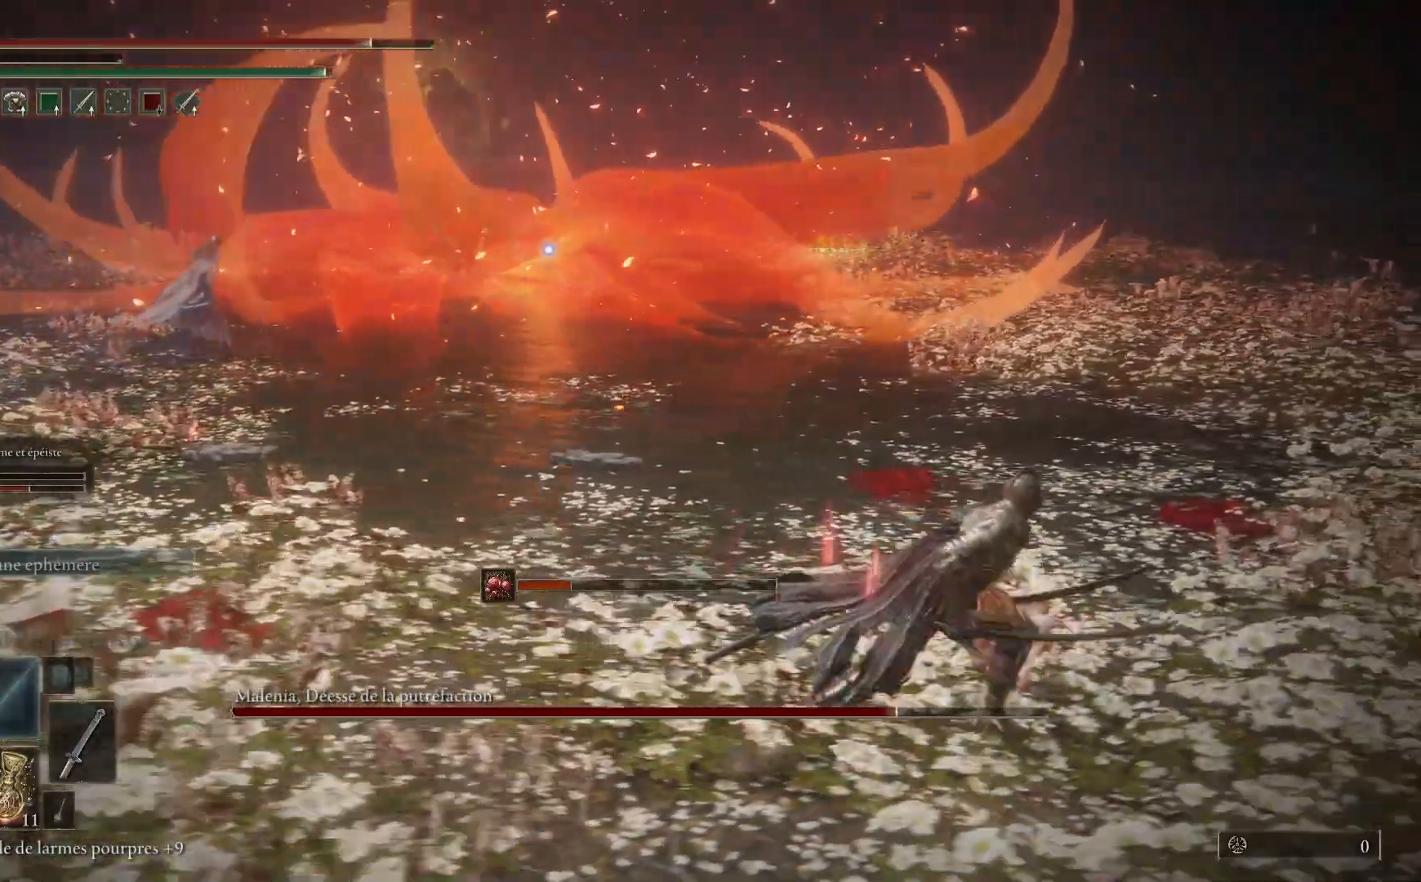
{"buttons": ["B"], "left_stick": "up-right", "right_stick": "center", "events": []}
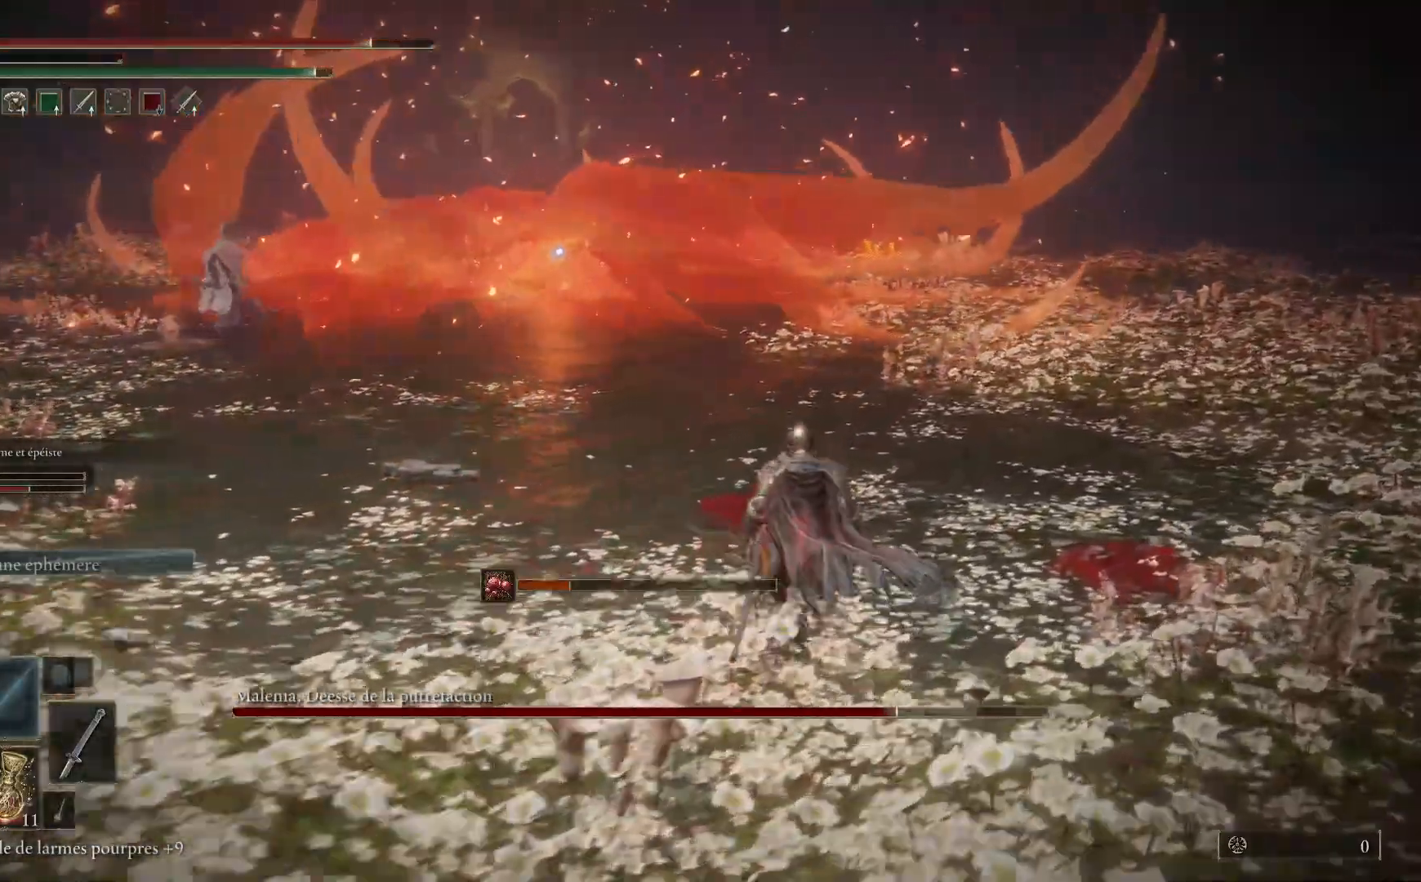
{"buttons": ["B"], "left_stick": "up-right", "right_stick": "center", "events": []}
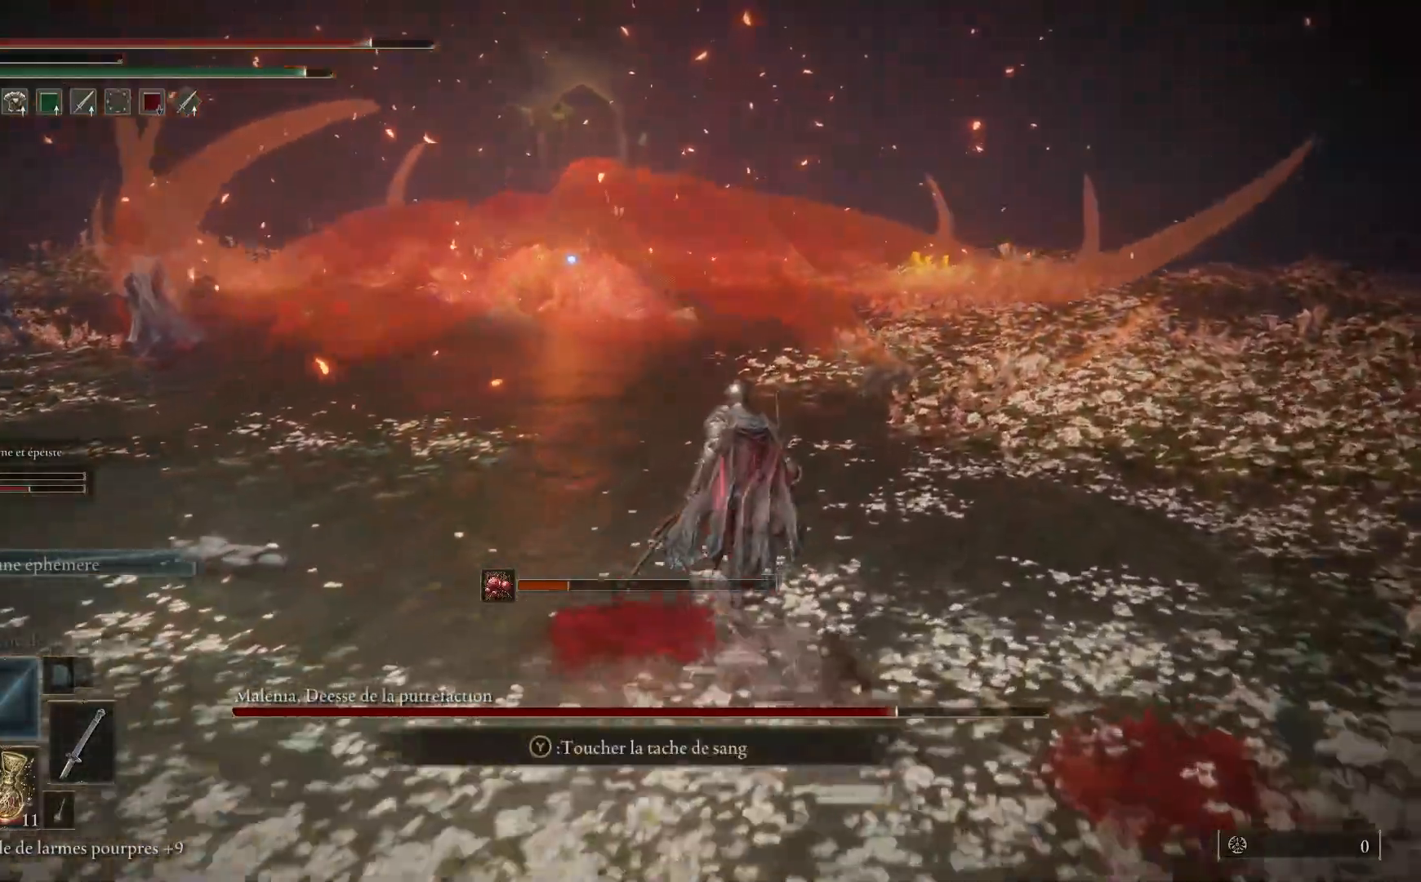
{"buttons": ["B"], "left_stick": "up-right", "right_stick": "center", "events": []}
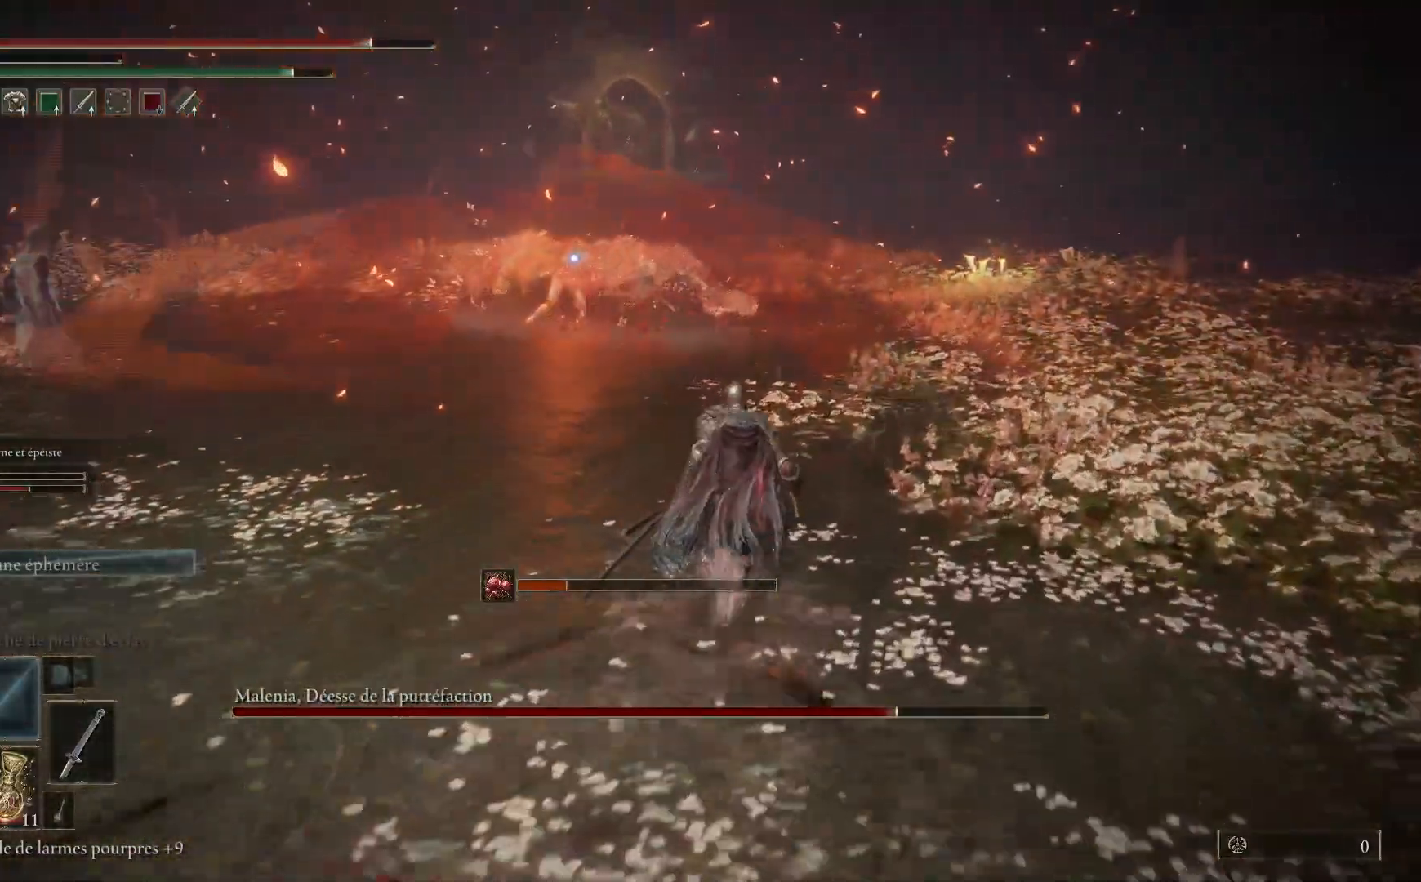
{"buttons": ["B"], "left_stick": "up", "right_stick": "center", "events": [[383, "left_stick", "up"]]}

Exercise objective: The answer is the full listing above, repeated exactly, with its pictures removed.

Solution for this task:
{"buttons": ["B"], "left_stick": "up-right", "right_stick": "center", "events": []}
{"buttons": ["B"], "left_stick": "up-right", "right_stick": "center", "events": []}
{"buttons": ["B"], "left_stick": "up-right", "right_stick": "center", "events": []}
{"buttons": ["B"], "left_stick": "up", "right_stick": "center", "events": [[383, "left_stick", "up"]]}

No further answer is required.